Query Service

The Query service builds the search expressions and then hands the expression to Elasticsearch. It also takes the query results and translates them back into a form that can be used by the storefront. The storefront does not need to know that the response was generated by Elasticsearch rather than Solr.

In HCL Commerce Search Version 9.1, search queries are built using the Query microservice. It is used to create the search queries that will be passed to the Elasticsearch engine. The query-building function was built into the Search Docker container in previous versions of HCL Commerce, but as a separate microservice is now easier to address and customize.

Controlling Query using REST

The Query and Ingest services are the only APIs that are visible from outside the gateway. The service exposes its own REST end points, as described in the Query service API specifications.

All these heuristics are applied in building the search query, which is then passed on to Elasticsearch.

The query service consists of REST-enabled Java classes implemented as Spring Boot controllers. Spring Boot is an open source Java-based framework for creating micro-services. The annotated classes that it exposes by default are:
  • The Product view,
  • Category view, and
  • Content view.
You can add your own custom endpoint by adding new annotated Java classes. This approach makes it unnecessary for you to modify deployment descriptor or property files.

All configurations, including search profile, runtime configurations, and cache invalidation, can be set up via the REST API, and are stored in ZooKeeper. You can use inheritance and value overrides when configuring your Search profiles. Any custom logic referenced by search profiles can be implemented and shipped in Java class files, packaged and rebuilt into a custom docker image

To review the API, see the Query REST API.

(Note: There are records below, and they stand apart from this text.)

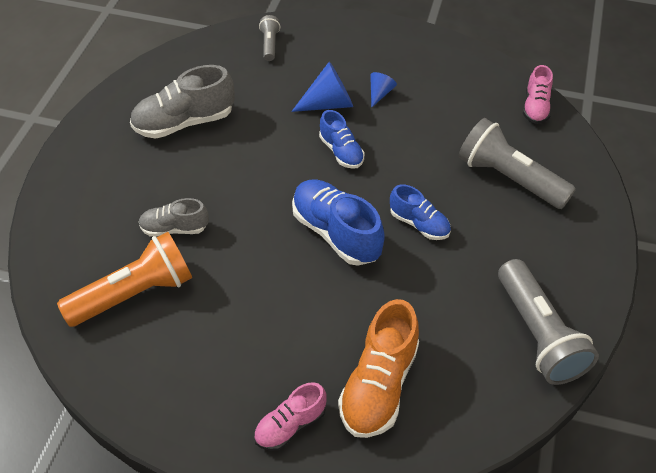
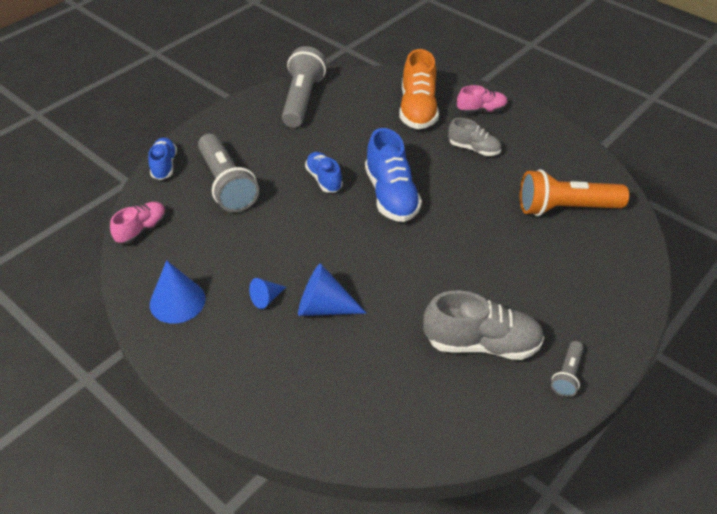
camera: 155 degrees left, 5 degrees down
(174, 228) = (521, 243): grey shoe -> grey shoe (473, 149)
(270, 44) = (341, 413): grey flashlight -> grey flashlight (567, 375)
(341, 151) = (344, 255): blue shoe -> blue shoe (164, 165)
(379, 385) = (417, 109): orange shoe -> orange shoe turned 135 degrees clockwise
(446, 67) = (177, 301): none -> blue cone

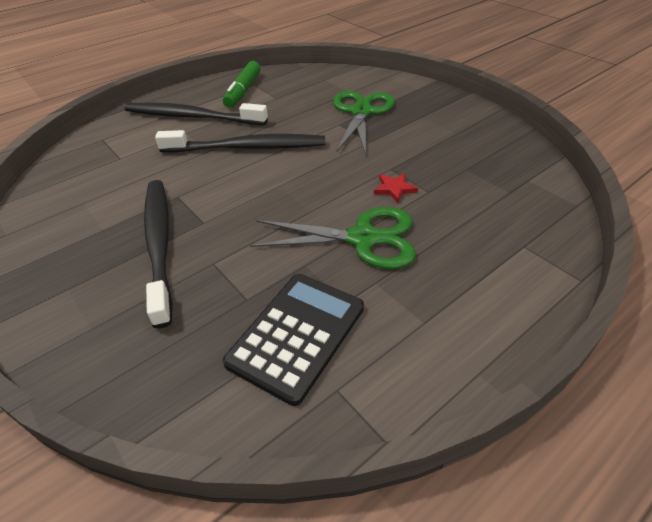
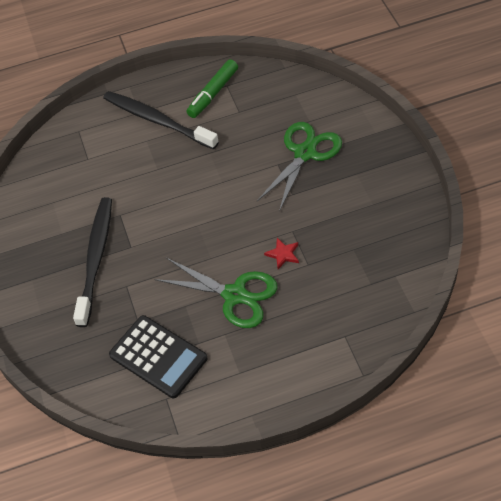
camera: 25 degrees right, 10 degrees up
(248, 147) = (190, 174): black toothbrush -> none
(297, 335) = (158, 357): black calculator -> black calculator turned 75 degrees clockwise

Natural Language Processor

In addition to the text search and browse capabilities provided by the Query service, a natural language parser is integrated into the Query service to improve search relevancy. The natural language parser uses CoreNLP for part-of-speech tagging and lemmatization. The HCL Commerce Search Query service also provides the following additional features when analyzing the search phrase that is used by a shopper:
  • Natural language parsing with CoreNLP part-of-speech tagging, named entity extraction – nouns and names against brand and product names, and adjectives against attribute values
  • Matchmaker for color name mapper, measurement, and dimension range mapper to identify attribute values in close proximity.
  • Measurement conversion for length, weight, volume, date and time.
  • Range filter that can identify a range condition in a given search phrase and map that into a range filter for search.
The query builder can recognize common attributes of a product, such as color and dimension, even if these are expressed in reasonable colloquial language For example, the service can correctly parse a search string such as ​"I am looking for a pair of white dress shoes," doing the following with it:
  • Identifying the intent of the statement as "Buy."
  • Doing name-entity-extraction using a custom dictionary (added through previous training) to identify "dress shoes" as a noun.
  • Using "dress shoes" the noun to search against the Product Name catalog field.
  • Identifying the part-of-speech "white" as an adjective and using it to search against Attribute catalog fields.
  • Identifying the value "white" as a color name and normalizing it to the RGB code FFFFFF. "Light" colors can be normalized to anything with an RGB code greater than A0A0A0.
  • At index time, normalizing the color name "cream" to a primary color family RGB code FFFFFF.
  • Via text classification, identifying "dress shoes" (through a custom dictionary) is of "shoes" category and an additional filter with category name containing "shoe" (lemmatized).
In the case of dimensions, the service can parse the search string ​"find me a 6 foot TV" and correctly recognize that "6 foot" is an adjective, using it to search against Attribute fields in the catalog. In this case, the value "foot" is identified as a dimension name and its value will be converted if necessary into other supported length measurements, such as "inches", "cm", "meter."